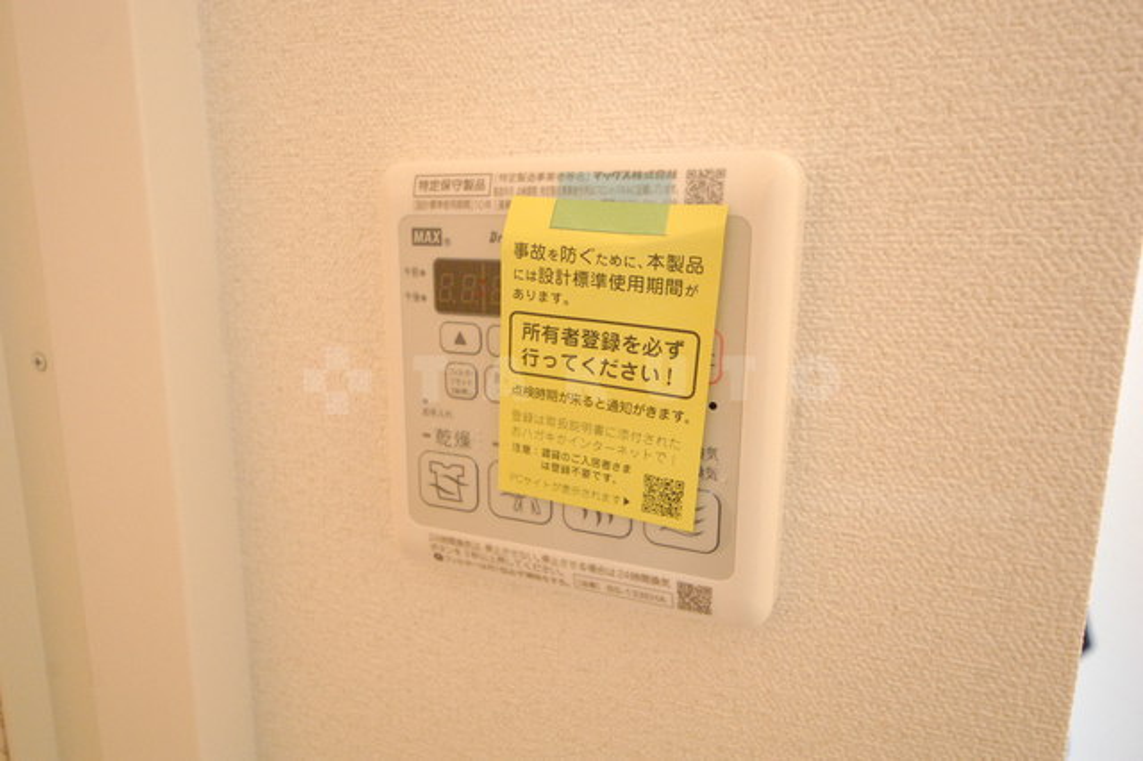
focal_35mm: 24
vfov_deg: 53.1
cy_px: 380
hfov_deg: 73.8
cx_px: 572
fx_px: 762
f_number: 5.6
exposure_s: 1/30
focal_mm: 16
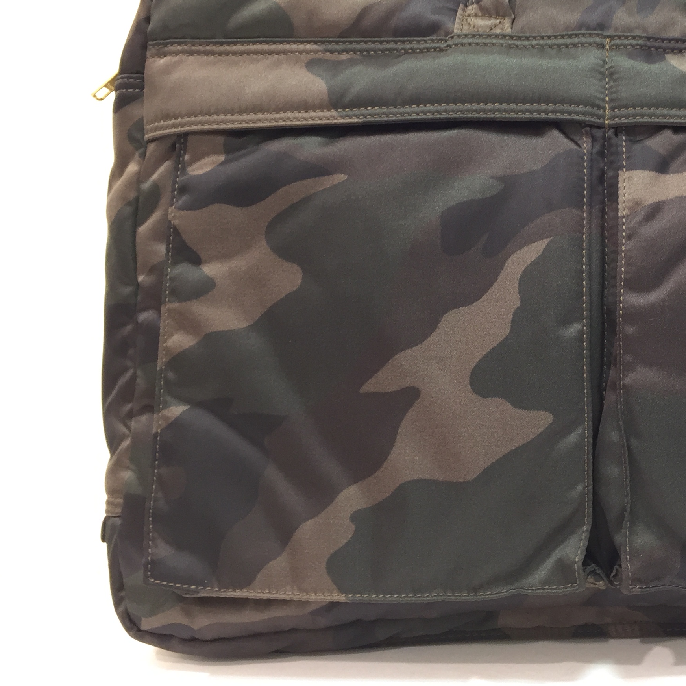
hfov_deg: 33.8
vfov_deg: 35.1
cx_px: 590
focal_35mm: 48
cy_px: 242
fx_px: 1076
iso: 80
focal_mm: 4.15
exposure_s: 1/33
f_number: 2.2
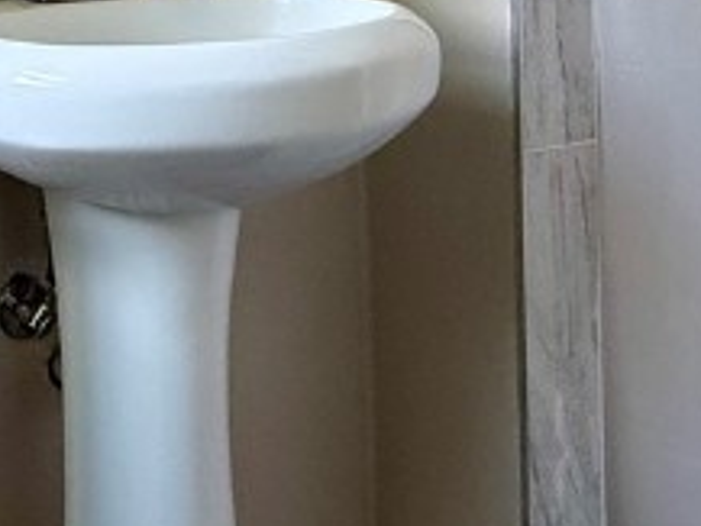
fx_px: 1337
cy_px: -100
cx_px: -210
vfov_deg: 20.8
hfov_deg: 25.3
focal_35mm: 66
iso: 250
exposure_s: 1/60
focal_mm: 2.22
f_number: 2.2
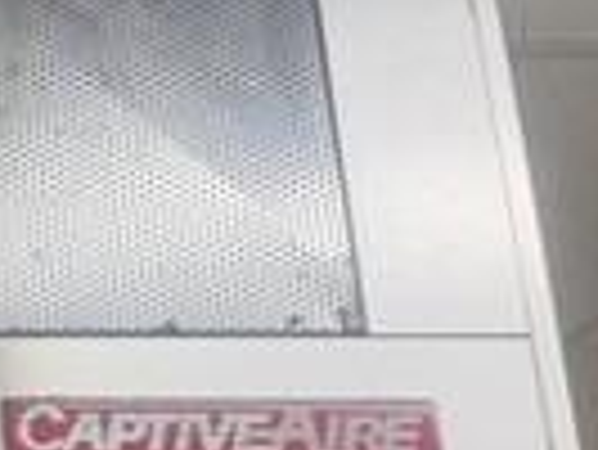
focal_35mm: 119
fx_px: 2058
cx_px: -688
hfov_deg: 13.5
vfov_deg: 12.5
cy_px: 266
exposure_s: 1/120
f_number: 1.8
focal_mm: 5.4
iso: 125
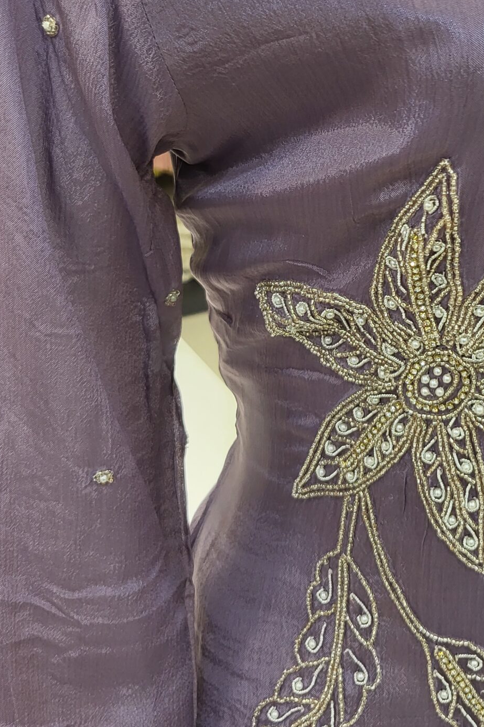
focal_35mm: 50
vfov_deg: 38.4
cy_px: 165
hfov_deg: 26.5
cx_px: 390
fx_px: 1009
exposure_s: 1/100
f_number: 1.8
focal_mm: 5.4
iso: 125
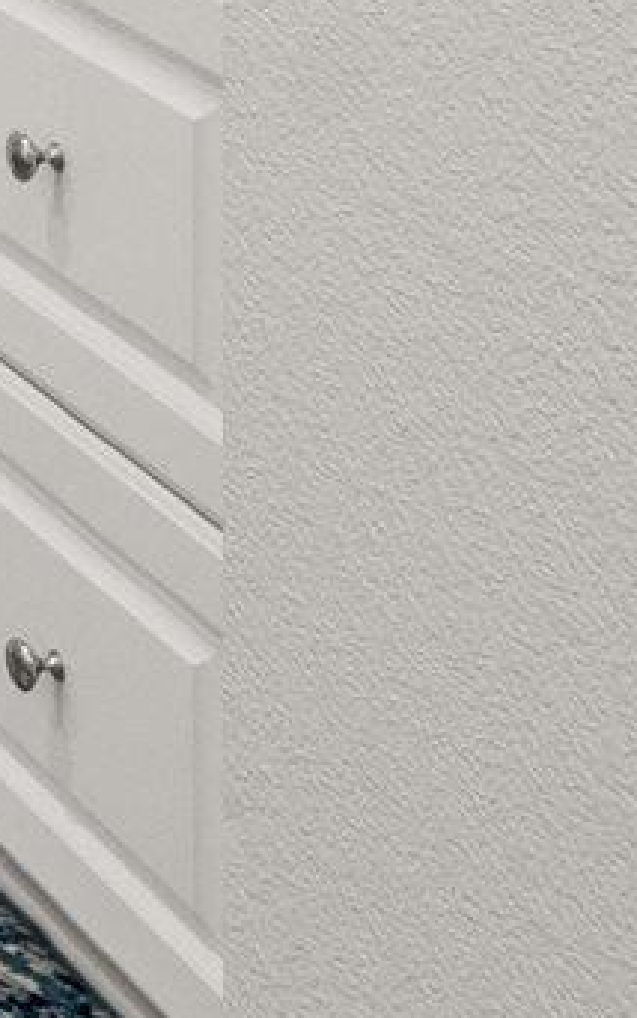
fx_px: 3552
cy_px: -994
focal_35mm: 128
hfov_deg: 7.4
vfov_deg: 13.9
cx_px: -1875
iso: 400
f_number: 8
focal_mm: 14
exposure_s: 1/10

Your instructions | A faithful copy of all the records is required, with the pictures left out.

Task response |
focal_35mm: 24
vfov_deg: 53.1
cy_px: 380
hfov_deg: 73.8
cx_px: 572
fx_px: 762
f_number: 5.6
exposure_s: 1/30
focal_mm: 16
hfov_deg: 33.8
vfov_deg: 35.1
cx_px: 590
focal_35mm: 48
cy_px: 242
fx_px: 1076
iso: 80
focal_mm: 4.15
exposure_s: 1/33
f_number: 2.2
fx_px: 1337
cy_px: -100
cx_px: -210
vfov_deg: 20.8
hfov_deg: 25.3
focal_35mm: 66
iso: 250
exposure_s: 1/60
focal_mm: 2.22
f_number: 2.2
focal_35mm: 119
fx_px: 2058
cx_px: -688
hfov_deg: 13.5
vfov_deg: 12.5
cy_px: 266
exposure_s: 1/120
f_number: 1.8
focal_mm: 5.4
iso: 125
focal_35mm: 50
vfov_deg: 38.4
cy_px: 165
hfov_deg: 26.5
cx_px: 390
fx_px: 1009
exposure_s: 1/100
f_number: 1.8
focal_mm: 5.4
iso: 125
fx_px: 3552
cy_px: -994
focal_35mm: 128
hfov_deg: 7.4
vfov_deg: 13.9
cx_px: -1875
iso: 400
f_number: 8
focal_mm: 14
exposure_s: 1/10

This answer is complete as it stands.